[Transcribed page contents]
-=-=-
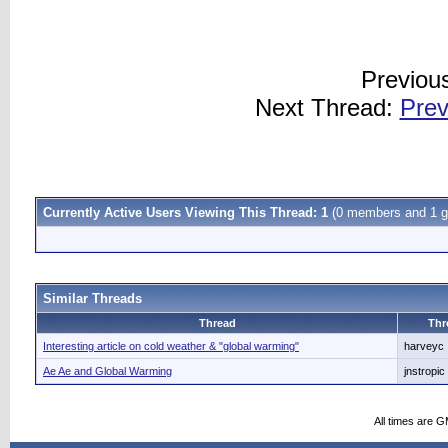
Previou
Next Thread:
Prev
Currently Active Users Viewing This Thread: 1
(0 members and 1 g
Similar Threads
Thread
Thr
Interesting article on cold weather & "global warming"
harveyc
Ae Ae and Global Warming
jnstropic
All times are 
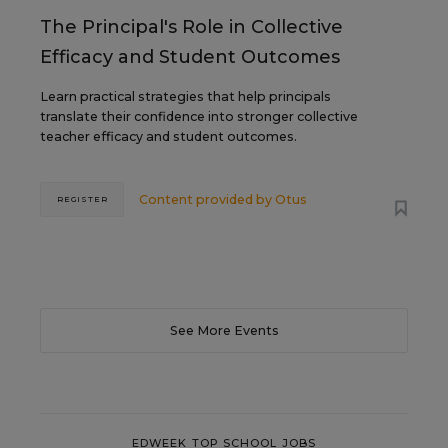
The Principal's Role in Collective
Efficacy and Student Outcomes
Learn practical strategies that help principals
translate their confidence into stronger collective
teacher efficacy and student outcomes.
Content provided by
Otus
REGISTER
See More Events
EDWEEK TOP SCHOOL JOBS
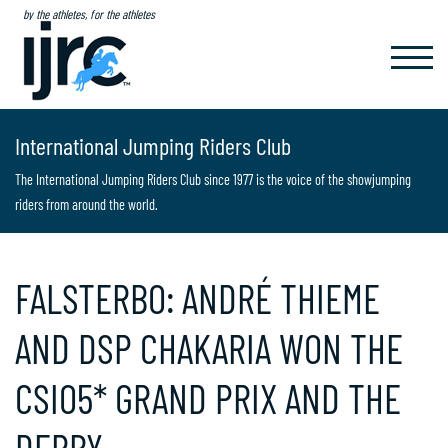
by the athletes, for the athletes
TOGGL
NAVIG
International Jumping Riders Club
The International Jumping Riders Club since 1977 is the voice of the showjumping
riders from around the world.
FALSTERBO: ANDRÉ THIEME
AND DSP CHAKARIA WON THE
CSIO5* GRAND PRIX AND THE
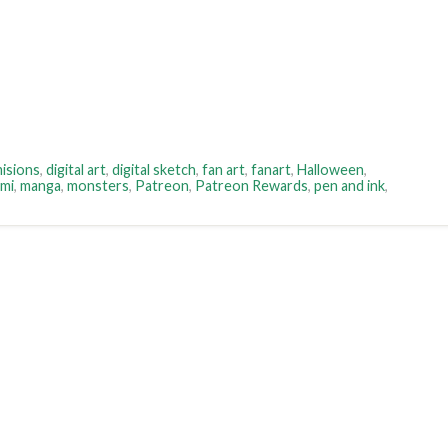
isions
,
digital art
,
digital sketch
,
fan art
,
fanart
,
Halloween
,
rmi
,
manga
,
monsters
,
Patreon
,
Patreon Rewards
,
pen and ink
,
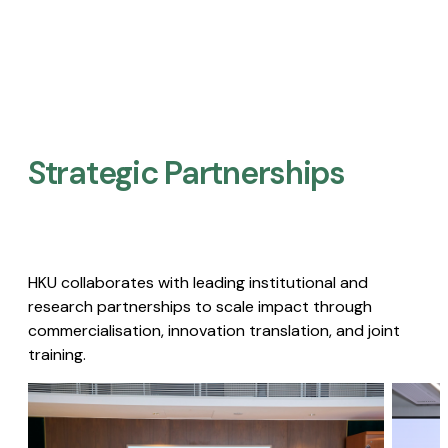
Strategic Partnerships​
HKU collaborates with leading institutional and
research partnerships to scale impact through
commercialisation, innovation translation, and joint
training.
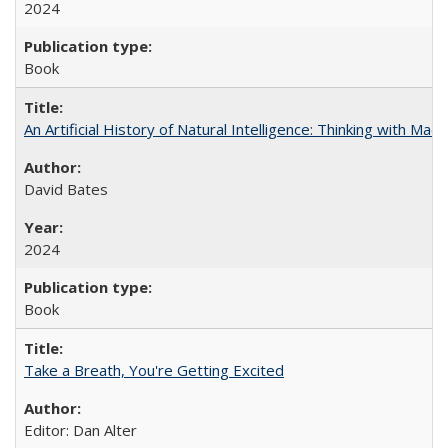
2024
Book
An Artificial History of Natural Intelligence: Thinking with Ma
David Bates
2024
Book
Take a Breath, You're Getting Excited
Editor: Dan Alter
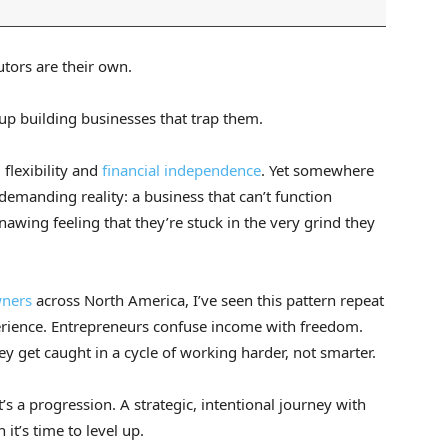
tors are their own.
p building businesses that trap them.
 flexibility and
financial independence
. Yet somewhere
demanding reality: a business that can’t function
awing feeling that they’re stuck in the very grind they
wners
across North America, I’ve seen this pattern repeat
xperience. Entrepreneurs confuse income with freedom.
y get caught in a cycle of working harder, not smarter.
t’s a progression. A strategic, intentional journey with
it’s time to level up.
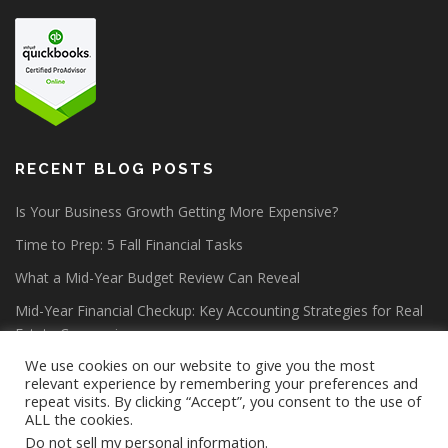
RECENT BLOG POSTS
Is Your Business Growth Getting More Expensive?
Time to Prep: 5 Fall Financial Tasks
What a Mid-Year Budget Review Can Reveal
Mid-Year Financial Checkup: Key Accounting Strategies for Real
Estate Companies
We use cookies on our website to give you the most
relevant experience by remembering your preferences and
repeat visits. By clicking “Accept”, you consent to the use of
ALL the cookies.
Do not sell my personal information
.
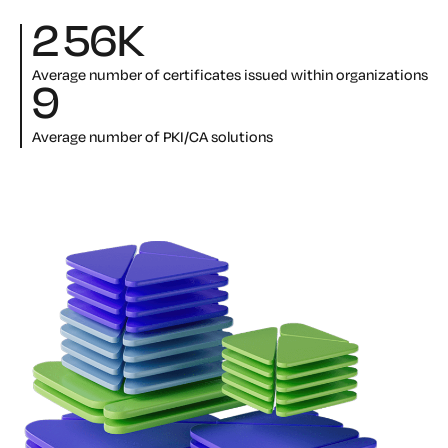
256
K
Average number of certificates issued within organizations
9
Average number of PKI/CA solutions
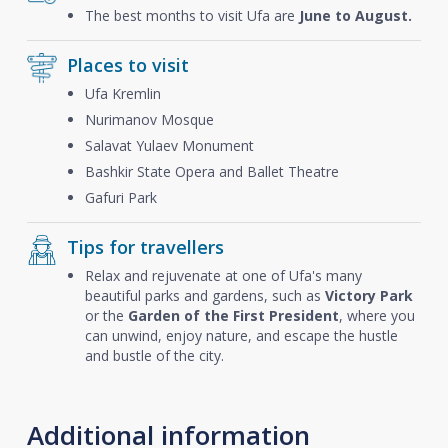
The best months to visit Ufa are
June to August.
Places to visit
Ufa Kremlin
Nurimanov Mosque
Salavat Yulaev Monument
Bashkir State Opera and Ballet Theatre
Gafuri Park
Tips for travellers
Relax and rejuvenate at one of Ufa's many
beautiful parks and gardens, such as
Victory Park
or the
Garden of the First President
, where you
can unwind, enjoy nature, and escape the hustle
and bustle of the city.
Additional information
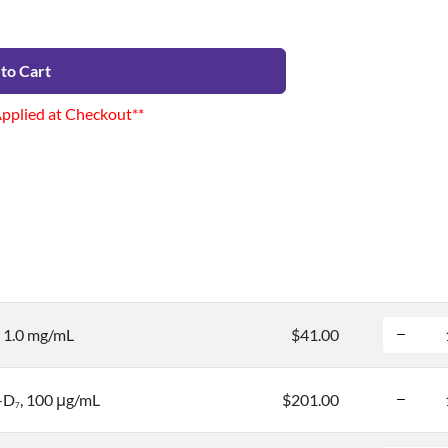
to Cart
Applied at Checkout**
, 1.0 mg/mL
$41.00
-D
, 100 μg/mL
$201.00
7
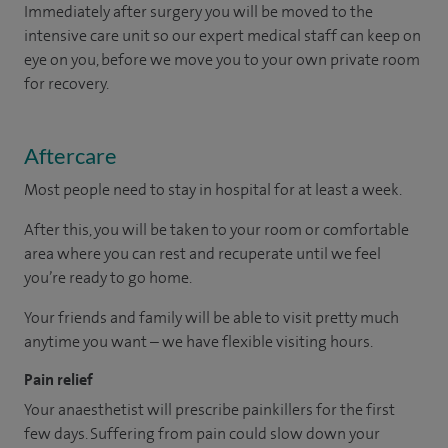
Immediately after surgery you will be moved to the
intensive care unit so our expert medical staff can keep on
eye on you, before we move you to your own private room
for recovery.
Aftercare
Most people need to stay in hospital for at least a week.
After this, you will be taken to your room
or
comfortable
area
where you can
rest and recuperate
until
we feel
you’re
ready
to go home.
Your friends and family will be able to visit pretty much
anytime you want – we have flexible visiting hours.
Pain relief
Your anaesthetist will prescribe painkillers for the first
few days. Suffering from pain could slow down your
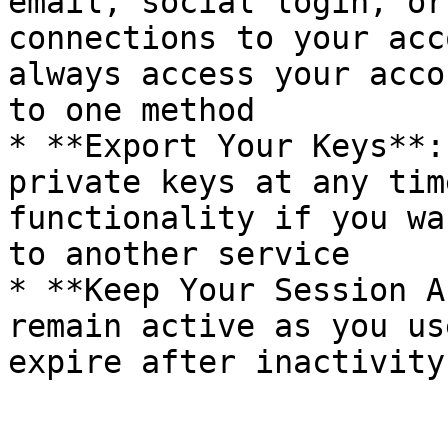
email, social login, or
connections to your acc
always access your acco
to one method

* **Export Your Keys**:
private keys at any tim
functionality if you wa
to another service

* **Keep Your Session A
remain active as you us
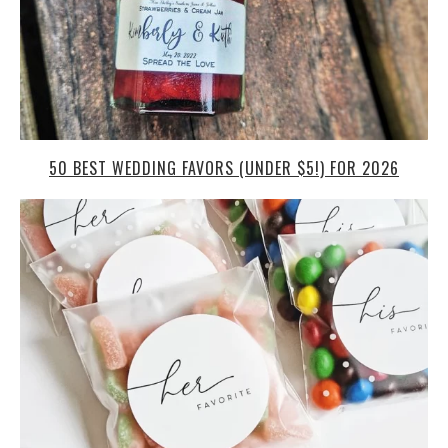
50 BEST WEDDING FAVORS (UNDER $5!) FOR 2026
-=-=-
> [EXERCISE AIM]
Copy all of the records above line for line without changing anything, and leave out the pictures.

> [COMPLETED TASK]
Previou
Next Thread:
Prev
Currently Active Users Viewing This Thread: 1
(0 members and 1 g
Similar Threads
Thread
Thr
Interesting article on cold weather & "global warming"
harveyc
Ae Ae and Global Warming
jnstropic
All times are 
The Principal's Role in Collective
Efficacy and Student Outcomes
Learn practical strategies that help principals
translate their confidence into stronger collective
teacher efficacy and student outcomes.
Content provided by
Otus
REGISTER
See More Events
EDWEEK TOP SCHOOL JOBS
by the athletes, for the athletes
TOGGL
NAVIG
International Jumping Riders Club
The International Jumping Riders Club since 1977 is the voice of the showjumping
riders from around the world.
FALSTERBO: ANDRÉ THIEME
AND DSP CHAKARIA WON THE
CSIO5* GRAND PRIX AND THE
isions
,
digital art
,
digital sketch
,
fan art
,
fanart
,
Halloween
,
rmi
,
manga
,
monsters
,
Patreon
,
Patreon Rewards
,
pen and ink
,
Strategic Partnerships​
HKU collaborates with leading institutional and
research partnerships to scale impact through
commercialisation, innovation translation, and joint
training.
2024
Book
An Artificial History of Natural Intelligence: Thinking with Ma
David Bates
2024
Book
Take a Breath, You're Getting Excited
Editor: Dan Alter
tors are their own.
p building businesses that trap them.
 flexibility and
financial independence
. Yet somewhere
demanding reality: a business that can’t function
awing feeling that they’re stuck in the very grind they
wners
across North America, I’ve seen this pattern repeat
xperience. Entrepreneurs confuse income with freedom.
y get caught in a cycle of working harder, not smarter.
t’s a progression. A strategic, intentional journey with
it’s time to level up.
RECENT BLOG POSTS
Is Your Business Growth Getting More Expensive?
Time to Prep: 5 Fall Financial Tasks
What a Mid-Year Budget Review Can Reveal
Mid-Year Financial Checkup: Key Accounting Strategies for Real
Estate Companies
We use cookies on our website to give you the most
relevant experience by remembering your preferences and
repeat visits. By clicking “Accept”, you consent to the use of
ALL the cookies.
Do not sell my personal information
.
256
K
Average number of certificates issued within organizations
9
Average number of PKI/CA solutions
The best months to visit Ufa are
June to August.
Places to visit
Ufa Kremlin
Nurimanov Mosque
Salavat Yulaev Monument
Bashkir State Opera and Ballet Theatre
Gafuri Park
Tips for travellers
Relax and rejuvenate at one of Ufa's many
beautiful parks and gardens, such as
Victory Park
or the
Garden of the First President
, where you
can unwind, enjoy nature, and escape the hustle
and bustle of the city.
Additional information
to Cart
Applied at Checkout**
, 1.0 mg/mL
$41.00
-D
, 100 μg/mL
$201.00
7
Immediately after surgery you will be moved to the
intensive care unit so our expert medical staff can keep on
eye on you, before we move you to your own private room
for recovery.
Aftercare
Most people need to stay in hospital for at least a week.
After this, you will be taken to your room
or
comfortable
area
where you can
rest and recuperate
until
we feel
you’re
ready
to go home.
Your friends and family will be able to visit pretty much
anytime you want – we have flexible visiting hours.
Pain relief
Your anaesthetist will prescribe painkillers for the first
few days. Suffering from pain could slow down your
email, social login, or
connections to your acc
always access your acco
to one method

* **Export Your Keys**:
private keys at any tim
functionality if you wa
to another service

* **Keep Your Session A
remain active as you us
50 BEST WEDDING FAVORS (UNDER $5!) FOR 2026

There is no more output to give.